I just found out that it has been approved. Exhale
But then, I have no idea where the next check is coming from because unemployment ended. I worry about my next meal. I worry about the side effects of treatment. I worry that I won’t get well. I’m sad, so sad, that this is how I’m spending my 28th year.

I talk to government-run agencies everyday just trying to get my needs met.I feel invisible.
They say, “Hopefully we will get this sorted in 3-6 months.”
3-6 months? Because I need to eat TODAY.

I’m running really low on ink in my silver-colored pen.
My positivity gasket is running on empty.
Gratitude is slipping through my hands; I’m too tired to hold it.
My heart is heavy, and my body wants to sleep.

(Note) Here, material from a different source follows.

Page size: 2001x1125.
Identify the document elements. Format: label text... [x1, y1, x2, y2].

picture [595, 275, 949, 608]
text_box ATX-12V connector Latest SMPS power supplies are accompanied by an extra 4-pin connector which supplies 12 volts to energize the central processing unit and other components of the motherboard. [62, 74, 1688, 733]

YES, there’s been massive progress:  I can sit up, walk, climb stairs, smile, laugh,  I’ve put on weight, and I have color in my face. YES, I’m grateful for so many things. YES,
it will pass, like everything else does. And, YES, I still have remnants of belief in myself and my strength. I still have a thread of hope that I will heal completely.  But I am fucking tired.
The uncertainty is weighing on me. I don’t want to fight for my life anymore. I beg of you: hold me, ask me where it hurts, and how you can help because I am down, lonely and afraid.